Merceksi gökada (S0 olarak gösterilir), biçimsel gökada sınıflandırma şemalarında eliptik (E) ve sarmal gökada (S) arasında yer alan bir gökada türüdür.[1] Büyük ölçekli bir disk içermesine karşın, büyük ölçekli sarmal kollara sahip değildir. Merceksi gökadalar, yıldızlararası maddelerinin çoğunu tüketmiş veya kaybetmiş ve bu nedenle devam eden çok az yıldız oluşumuna sahip disk gökadalarıdır.[2] Buna rağmen, disklerinde önemli miktarda toz barındırabilirler. Sonuç olarak, tıpkı eliptik gökadalar gibi çoğunlukla yaşlı yıldızlardan oluşurlar. Merceksi ve eliptik gökadalar morfolojik farklılıklarına rağmen spektral özellikler ve ölçekleme ilişkileri gibi ortak bazı özellikleri paylaşırlar. Her ikisi de, en azından evrenin yerel kısmında, pasif olarak evrimleşen erken tip gökadalar olarak kabul edilebilir. "E" gökadaları ile "S0" gökadalarını morfolojik olarak birbirine bağlayan, orta ölçekli disklere sahip "ES" gökadalarıdır.[3]

Thumb
NGC 5866, Ejderha takımyıldızında yer alan bir merceksi gökadadır. Bu görüntü, merceksi gökadaların disklerinde hatırı sayılır miktarda toz barındırabileceğini göstermektedir. Bununla birlikte bu tip gökadalarda, çok az ya da hiç gaz bulunmadığından yıldızlararası madde açısından fakir olarak kabul edilmektedir.

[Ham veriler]
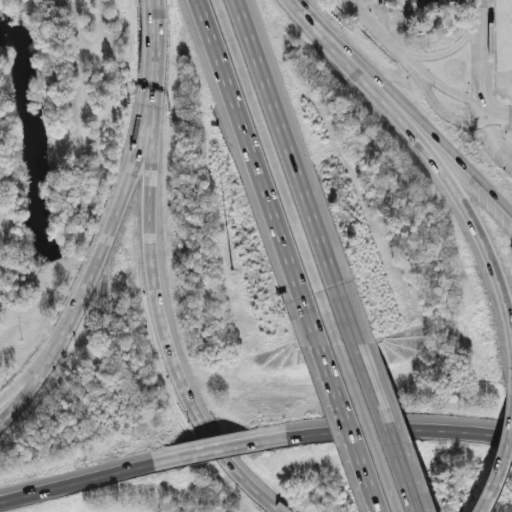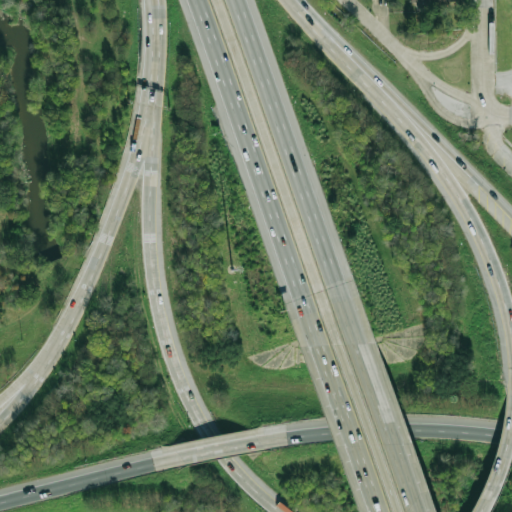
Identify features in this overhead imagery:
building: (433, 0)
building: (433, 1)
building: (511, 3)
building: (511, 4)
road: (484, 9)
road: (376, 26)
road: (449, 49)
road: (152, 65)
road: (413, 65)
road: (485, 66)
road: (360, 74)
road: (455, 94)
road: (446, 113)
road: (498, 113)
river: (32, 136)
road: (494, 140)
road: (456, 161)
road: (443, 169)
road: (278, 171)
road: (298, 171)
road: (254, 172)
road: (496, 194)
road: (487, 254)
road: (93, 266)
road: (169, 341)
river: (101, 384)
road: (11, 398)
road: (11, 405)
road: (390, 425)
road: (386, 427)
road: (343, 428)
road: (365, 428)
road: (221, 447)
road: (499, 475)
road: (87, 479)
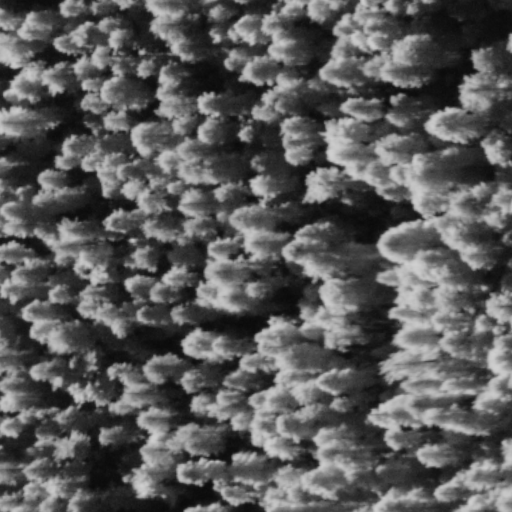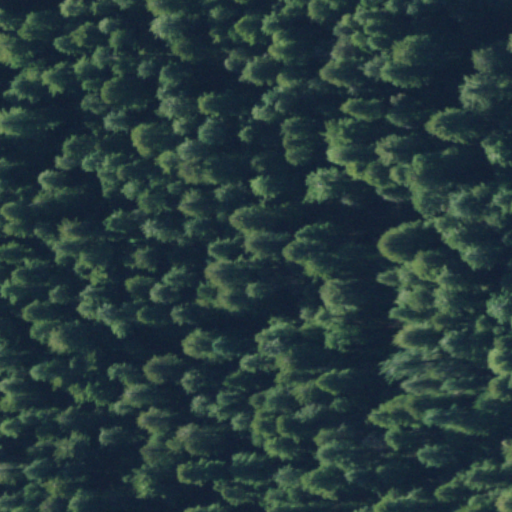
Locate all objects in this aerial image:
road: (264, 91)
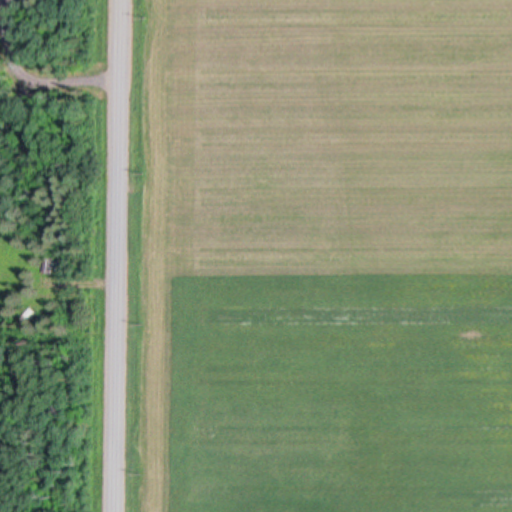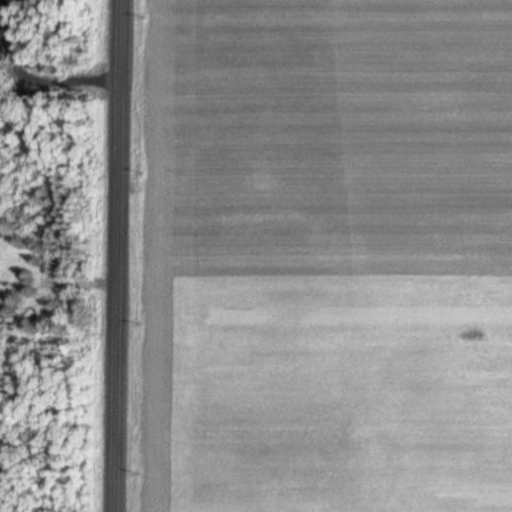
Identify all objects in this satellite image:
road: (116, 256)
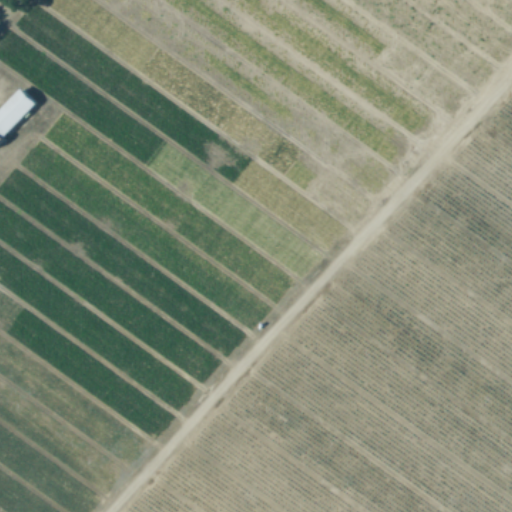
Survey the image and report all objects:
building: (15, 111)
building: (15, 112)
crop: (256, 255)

# Problem tanımı
Merceksi gökadalar üzerine olan metnin tamamını harfi harfine, hiçbir şeyi değiştirmeden yeniden yazın.

# Görev yanıtı
Merceksi gökada (S0 olarak gösterilir), biçimsel gökada sınıflandırma şemalarında eliptik (E) ve sarmal gökada (S) arasında yer alan bir gökada türüdür.[1] Büyük ölçekli bir disk içermesine karşın, büyük ölçekli sarmal kollara sahip değildir. Merceksi gökadalar, yıldızlararası maddelerinin çoğunu tüketmiş veya kaybetmiş ve bu nedenle devam eden çok az yıldız oluşumuna sahip disk gökadalarıdır.[2] Buna rağmen, disklerinde önemli miktarda toz barındırabilirler. Sonuç olarak, tıpkı eliptik gökadalar gibi çoğunlukla yaşlı yıldızlardan oluşurlar. Merceksi ve eliptik gökadalar morfolojik farklılıklarına rağmen spektral özellikler ve ölçekleme ilişkileri gibi ortak bazı özellikleri paylaşırlar. Her ikisi de, en azından evrenin yerel kısmında, pasif olarak evrimleşen erken tip gökadalar olarak kabul edilebilir. "E" gökadaları ile "S0" gökadalarını morfolojik olarak birbirine bağlayan, orta ölçekli disklere sahip "ES" gökadalarıdır.[3]

Thumb
NGC 5866, Ejderha takımyıldızında yer alan bir merceksi gökadadır. Bu görüntü, merceksi gökadaların disklerinde hatırı sayılır miktarda toz barındırabileceğini göstermektedir. Bununla birlikte bu tip gökadalarda, çok az ya da hiç gaz bulunmadığından yıldızlararası madde açısından fakir olarak kabul edilmektedir.